Filter nulls and zeros at import time. Import into staging metrics. Chunk large imports. Schedule heavy imports off-peak.

Importing full unfiltered datasets. Loading directly into planning metrics. Large imports during peak concurrent usage.

Views vs. Stored Metrics

Show Values As and Calculated Items for reporting-only KPIs. Metrics only when the result is referenced downstream.

New metric for every reporting request. Not knowing Show Values As results cannot be referenced by other formulas.

Snapshots and Versions

Snapshot completed periods. Lean Version dimension (active cycles only). Scenario for what-ifs only. Data Slices for comparisons.

Historical data kept live unnecessarily. Scenario used as a substitute for a Version dimension. Old snapshots accumulating without cleanup.

Testing and Scaling

Production-like data volumes. Concurrency testing. Timer on key user flows. Edge case testing.

Testing with minimal data. No concurrency testing. Discovering performance problems at go-live.

Performance Insights and Profiling

Check maximum size and density regularly. Profile immediately after test actions (3-day window). Repeat after each optimisation.

Only checking when users complain. Profiling days after the test action. Not verifying that an optimisation made a measurable difference.

Hygiene and Maintenance

Regular board and block hygiene reviews. Block Explorer plus dependency diagram. "Referenced" is not the same as "useful".

Test artefacts and abandoned chains accumulating. Unused metrics still calculating. No scheduled model health reviews.

User Experience and Adoption

Focused boards per persona. Pre-calculated critical results. Documented metrics. Continuous user feedback loop.

Usability sacrificed for model structure. Overloaded boards. Opaque calculations users do not trust, pushing them back to Excel.

 

The key is a consistent mindset: think like an optimizer at every step. Every design decision (a dimension added, a formula written, a data load configured) deserves the question: is this the leanest and fastest way?

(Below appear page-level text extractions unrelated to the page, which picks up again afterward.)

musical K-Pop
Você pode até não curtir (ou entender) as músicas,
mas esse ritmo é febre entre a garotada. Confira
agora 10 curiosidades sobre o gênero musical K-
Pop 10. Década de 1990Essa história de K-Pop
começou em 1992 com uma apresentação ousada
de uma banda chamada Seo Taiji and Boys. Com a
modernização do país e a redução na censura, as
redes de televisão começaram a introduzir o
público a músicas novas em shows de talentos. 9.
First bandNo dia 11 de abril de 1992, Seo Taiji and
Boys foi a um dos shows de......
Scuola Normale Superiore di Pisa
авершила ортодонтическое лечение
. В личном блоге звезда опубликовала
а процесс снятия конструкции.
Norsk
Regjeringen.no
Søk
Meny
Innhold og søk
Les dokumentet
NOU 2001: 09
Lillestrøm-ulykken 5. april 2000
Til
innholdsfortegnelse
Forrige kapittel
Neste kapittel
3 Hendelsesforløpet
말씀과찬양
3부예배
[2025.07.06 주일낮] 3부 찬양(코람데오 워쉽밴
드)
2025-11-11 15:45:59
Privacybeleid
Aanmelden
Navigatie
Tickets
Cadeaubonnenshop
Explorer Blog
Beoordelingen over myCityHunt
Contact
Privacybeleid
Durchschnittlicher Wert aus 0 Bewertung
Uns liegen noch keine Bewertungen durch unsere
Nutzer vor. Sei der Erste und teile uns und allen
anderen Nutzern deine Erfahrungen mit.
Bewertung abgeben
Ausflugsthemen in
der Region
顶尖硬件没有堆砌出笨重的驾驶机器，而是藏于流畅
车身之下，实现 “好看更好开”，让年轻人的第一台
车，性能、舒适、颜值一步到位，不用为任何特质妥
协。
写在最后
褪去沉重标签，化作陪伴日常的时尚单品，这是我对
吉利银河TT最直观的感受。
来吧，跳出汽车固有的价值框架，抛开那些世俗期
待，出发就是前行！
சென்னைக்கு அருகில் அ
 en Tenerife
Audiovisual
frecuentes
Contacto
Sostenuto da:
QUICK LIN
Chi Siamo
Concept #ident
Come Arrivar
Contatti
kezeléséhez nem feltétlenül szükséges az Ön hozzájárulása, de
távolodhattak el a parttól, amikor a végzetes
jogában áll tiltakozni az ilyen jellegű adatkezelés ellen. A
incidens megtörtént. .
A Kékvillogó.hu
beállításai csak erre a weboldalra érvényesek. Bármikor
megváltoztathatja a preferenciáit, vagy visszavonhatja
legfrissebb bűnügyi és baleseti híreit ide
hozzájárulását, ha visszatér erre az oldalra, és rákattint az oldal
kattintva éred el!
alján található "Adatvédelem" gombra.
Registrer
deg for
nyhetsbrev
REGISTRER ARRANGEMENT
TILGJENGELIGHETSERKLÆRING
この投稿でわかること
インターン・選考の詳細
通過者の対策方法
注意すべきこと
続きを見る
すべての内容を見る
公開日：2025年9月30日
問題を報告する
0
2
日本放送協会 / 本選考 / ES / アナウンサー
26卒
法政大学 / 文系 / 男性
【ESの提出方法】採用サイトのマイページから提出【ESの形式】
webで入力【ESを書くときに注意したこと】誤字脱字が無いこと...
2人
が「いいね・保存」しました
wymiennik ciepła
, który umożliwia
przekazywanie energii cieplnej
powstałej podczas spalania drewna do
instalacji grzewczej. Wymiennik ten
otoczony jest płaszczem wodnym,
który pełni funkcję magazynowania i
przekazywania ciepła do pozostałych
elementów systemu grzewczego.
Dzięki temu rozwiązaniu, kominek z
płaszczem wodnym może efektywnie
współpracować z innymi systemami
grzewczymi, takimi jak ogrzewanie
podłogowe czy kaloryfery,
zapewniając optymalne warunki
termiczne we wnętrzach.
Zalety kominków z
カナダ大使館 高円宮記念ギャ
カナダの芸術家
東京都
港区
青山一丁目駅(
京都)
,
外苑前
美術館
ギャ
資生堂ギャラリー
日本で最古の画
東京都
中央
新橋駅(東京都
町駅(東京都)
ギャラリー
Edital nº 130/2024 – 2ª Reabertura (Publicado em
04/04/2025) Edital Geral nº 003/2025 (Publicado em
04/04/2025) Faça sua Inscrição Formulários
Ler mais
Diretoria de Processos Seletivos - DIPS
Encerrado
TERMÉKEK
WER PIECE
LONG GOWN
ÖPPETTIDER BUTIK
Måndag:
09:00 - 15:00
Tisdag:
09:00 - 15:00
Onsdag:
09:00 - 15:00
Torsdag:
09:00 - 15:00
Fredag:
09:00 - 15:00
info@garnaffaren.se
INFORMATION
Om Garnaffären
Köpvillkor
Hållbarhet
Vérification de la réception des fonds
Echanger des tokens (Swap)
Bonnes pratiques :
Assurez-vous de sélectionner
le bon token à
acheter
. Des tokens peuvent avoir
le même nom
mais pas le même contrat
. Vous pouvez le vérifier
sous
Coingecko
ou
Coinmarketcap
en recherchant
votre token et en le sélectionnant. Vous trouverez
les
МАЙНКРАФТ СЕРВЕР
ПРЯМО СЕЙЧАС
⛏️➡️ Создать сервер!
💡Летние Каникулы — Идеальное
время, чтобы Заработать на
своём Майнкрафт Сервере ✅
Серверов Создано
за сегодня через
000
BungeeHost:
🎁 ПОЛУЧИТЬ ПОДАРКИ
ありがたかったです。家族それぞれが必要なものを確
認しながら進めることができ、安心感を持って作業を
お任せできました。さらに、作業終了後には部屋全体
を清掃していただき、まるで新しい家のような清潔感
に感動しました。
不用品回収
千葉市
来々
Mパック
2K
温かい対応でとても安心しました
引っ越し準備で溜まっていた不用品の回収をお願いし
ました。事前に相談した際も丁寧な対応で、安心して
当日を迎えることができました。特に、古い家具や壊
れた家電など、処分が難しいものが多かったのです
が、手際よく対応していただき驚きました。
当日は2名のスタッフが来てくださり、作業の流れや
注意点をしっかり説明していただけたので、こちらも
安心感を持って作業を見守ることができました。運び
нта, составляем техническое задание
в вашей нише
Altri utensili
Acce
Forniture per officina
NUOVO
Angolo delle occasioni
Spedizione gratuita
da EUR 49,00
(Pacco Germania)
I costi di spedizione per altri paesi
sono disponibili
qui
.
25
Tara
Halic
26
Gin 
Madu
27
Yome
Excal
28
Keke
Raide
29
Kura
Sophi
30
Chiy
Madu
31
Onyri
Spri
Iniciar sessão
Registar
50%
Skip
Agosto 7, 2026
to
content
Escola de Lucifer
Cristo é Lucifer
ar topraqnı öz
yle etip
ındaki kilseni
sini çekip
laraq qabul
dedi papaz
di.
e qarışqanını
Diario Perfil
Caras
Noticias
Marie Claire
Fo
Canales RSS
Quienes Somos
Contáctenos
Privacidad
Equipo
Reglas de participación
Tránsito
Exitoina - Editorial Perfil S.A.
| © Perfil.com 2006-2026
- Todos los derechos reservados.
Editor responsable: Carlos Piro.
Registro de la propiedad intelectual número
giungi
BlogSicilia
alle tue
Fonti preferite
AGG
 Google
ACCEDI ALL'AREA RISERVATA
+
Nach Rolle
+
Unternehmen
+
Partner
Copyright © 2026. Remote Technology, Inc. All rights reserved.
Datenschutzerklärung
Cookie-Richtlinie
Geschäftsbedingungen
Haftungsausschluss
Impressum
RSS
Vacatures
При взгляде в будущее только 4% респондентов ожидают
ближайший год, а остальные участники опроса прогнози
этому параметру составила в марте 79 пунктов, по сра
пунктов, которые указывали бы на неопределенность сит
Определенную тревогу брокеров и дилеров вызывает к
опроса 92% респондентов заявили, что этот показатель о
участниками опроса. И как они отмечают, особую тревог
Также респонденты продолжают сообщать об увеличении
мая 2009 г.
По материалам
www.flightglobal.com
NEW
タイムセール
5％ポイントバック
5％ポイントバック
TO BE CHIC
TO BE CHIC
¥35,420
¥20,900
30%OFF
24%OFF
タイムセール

Can it be simplified without sacrificing correctness? That habit, applied consistently from the first model design session, produces applications that run fast, scale with the business and earn the daily trust of the people who plan with them.

Keep this guide as a working reference. Revisit it when a model starts to feel slow, when a new build is being scoped, or when a model review is due. The principles do not change with Pigment versions. The tools improve, but the architectural reasoning behind them stays constant.